### Assignment
Each line below that includes the word "Rendered" is to be reported.

### Source data
============================================================

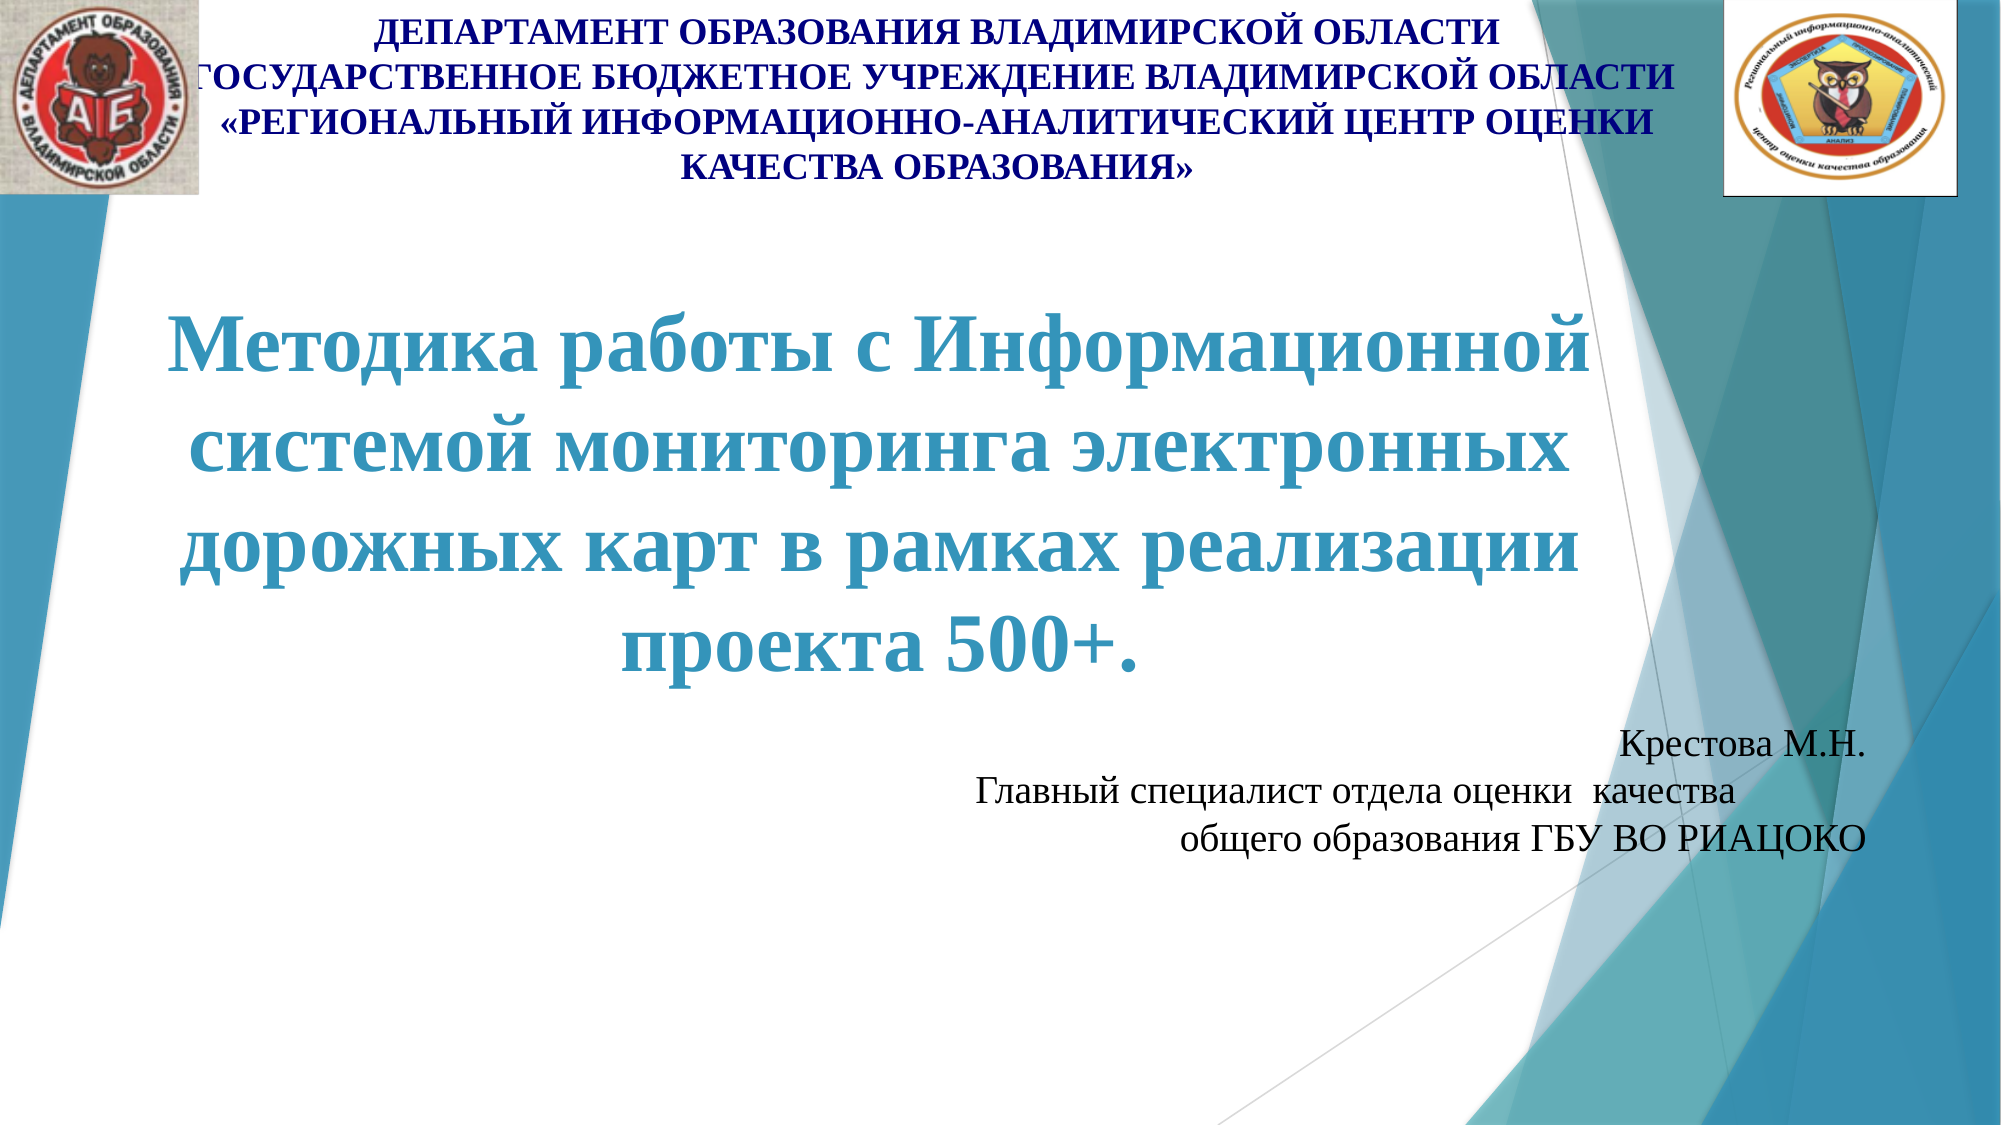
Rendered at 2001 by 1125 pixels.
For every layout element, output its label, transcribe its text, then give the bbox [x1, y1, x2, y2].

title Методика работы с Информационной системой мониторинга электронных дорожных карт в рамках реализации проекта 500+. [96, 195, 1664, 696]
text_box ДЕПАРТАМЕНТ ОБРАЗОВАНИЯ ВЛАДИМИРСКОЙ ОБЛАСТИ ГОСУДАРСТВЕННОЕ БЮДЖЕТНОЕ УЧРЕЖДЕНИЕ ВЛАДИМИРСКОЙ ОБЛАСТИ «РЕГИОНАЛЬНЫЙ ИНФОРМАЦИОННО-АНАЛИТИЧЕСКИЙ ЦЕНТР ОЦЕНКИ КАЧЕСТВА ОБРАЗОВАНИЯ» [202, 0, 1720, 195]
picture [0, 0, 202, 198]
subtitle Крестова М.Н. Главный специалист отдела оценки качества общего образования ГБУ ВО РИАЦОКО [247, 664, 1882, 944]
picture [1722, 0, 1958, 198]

============================================================

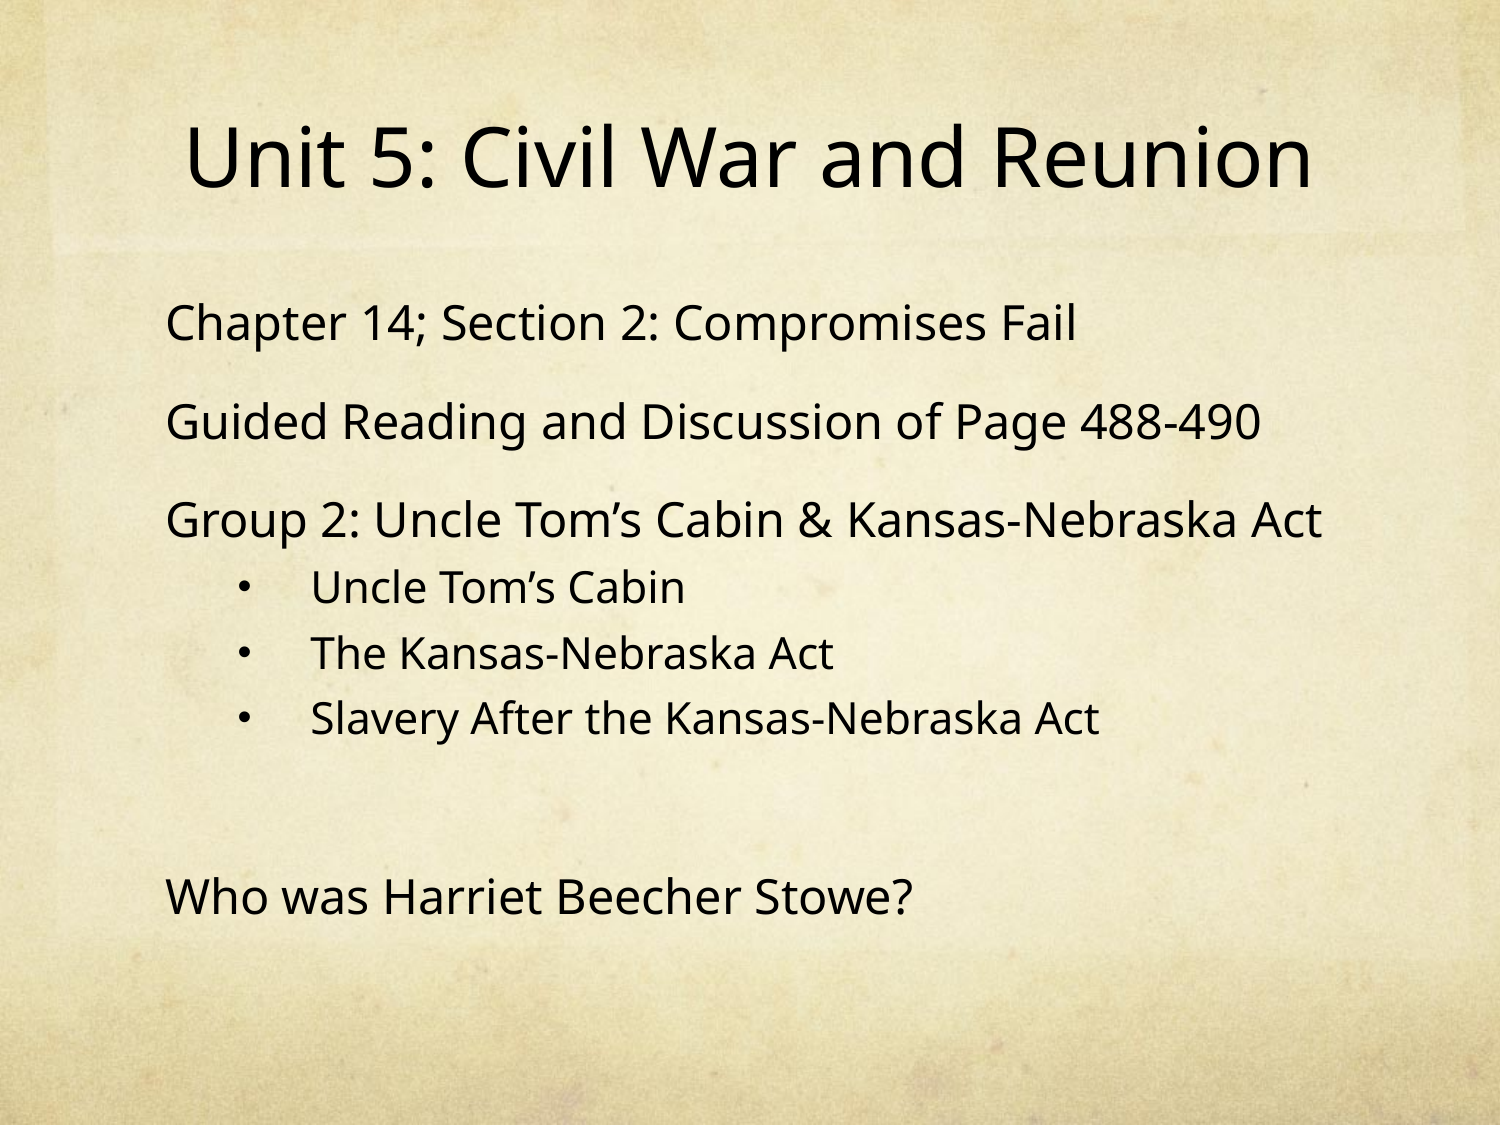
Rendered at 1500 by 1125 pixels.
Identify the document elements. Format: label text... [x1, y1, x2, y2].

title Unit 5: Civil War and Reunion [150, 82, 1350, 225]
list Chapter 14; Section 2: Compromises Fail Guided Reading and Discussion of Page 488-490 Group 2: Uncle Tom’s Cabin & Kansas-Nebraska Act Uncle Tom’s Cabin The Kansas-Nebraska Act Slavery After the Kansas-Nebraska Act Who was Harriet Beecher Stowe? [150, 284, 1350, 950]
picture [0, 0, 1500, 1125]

============================================================

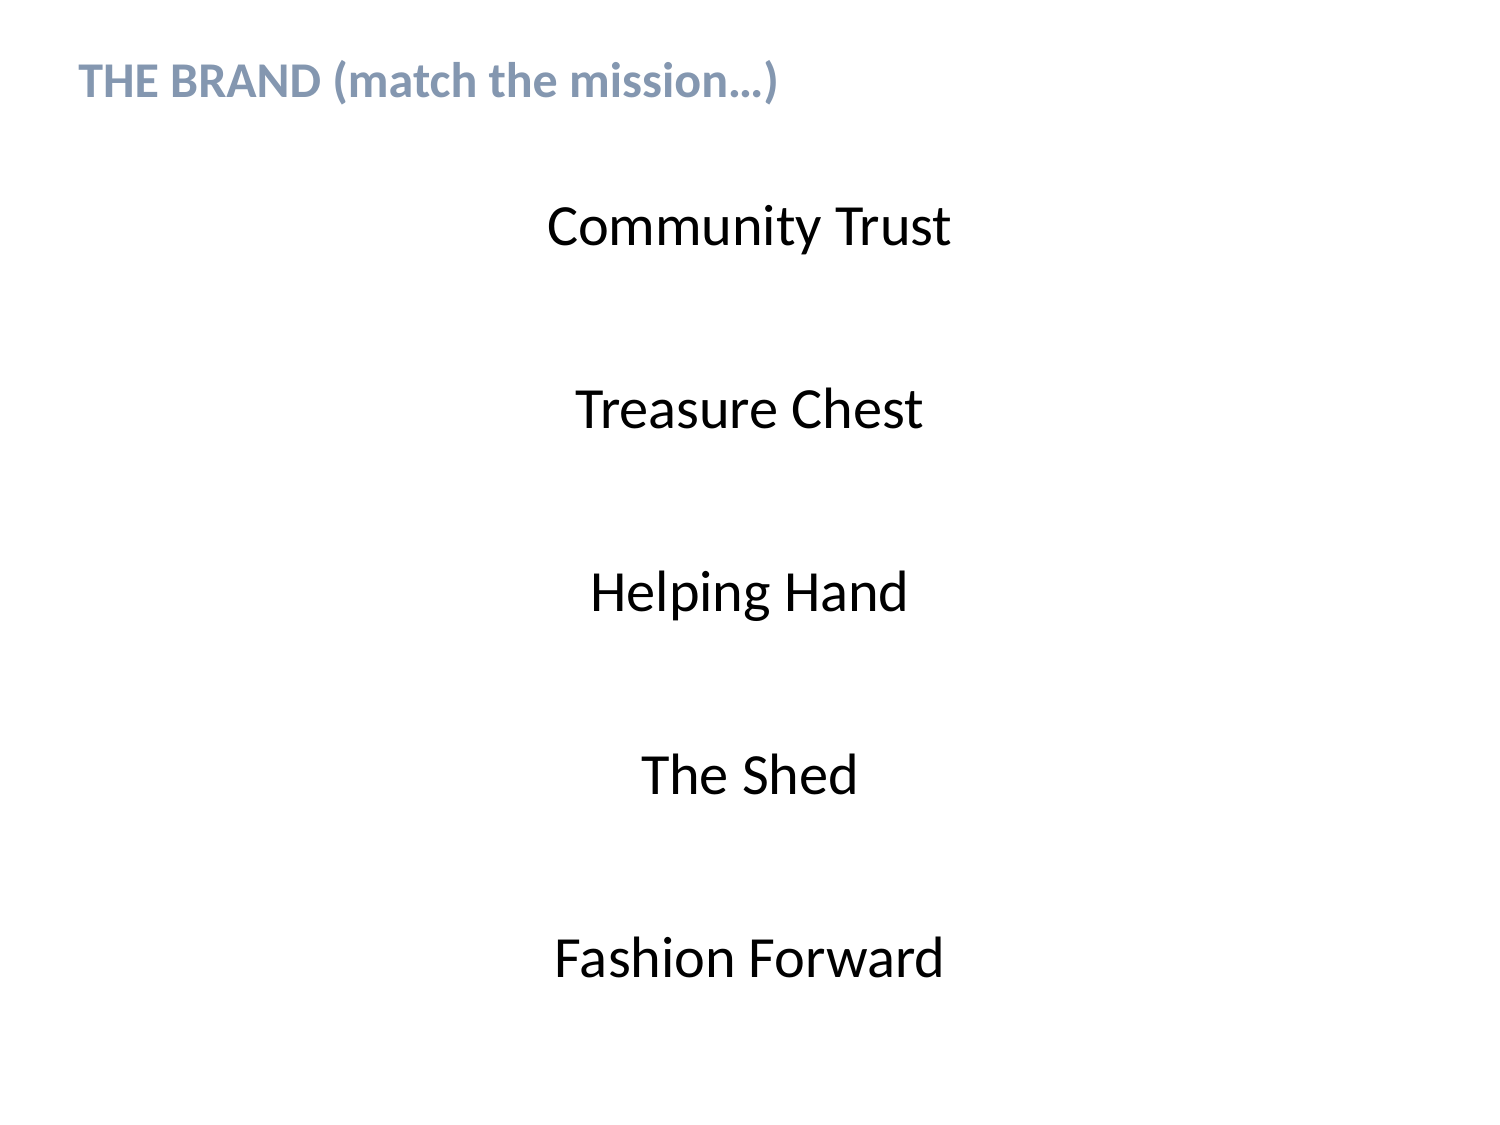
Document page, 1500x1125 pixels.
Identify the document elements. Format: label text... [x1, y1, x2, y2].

============================================================

### Answer below
Rendered at 2001 by 1125 pixels.
Rendered at 1500 by 1125 pixels.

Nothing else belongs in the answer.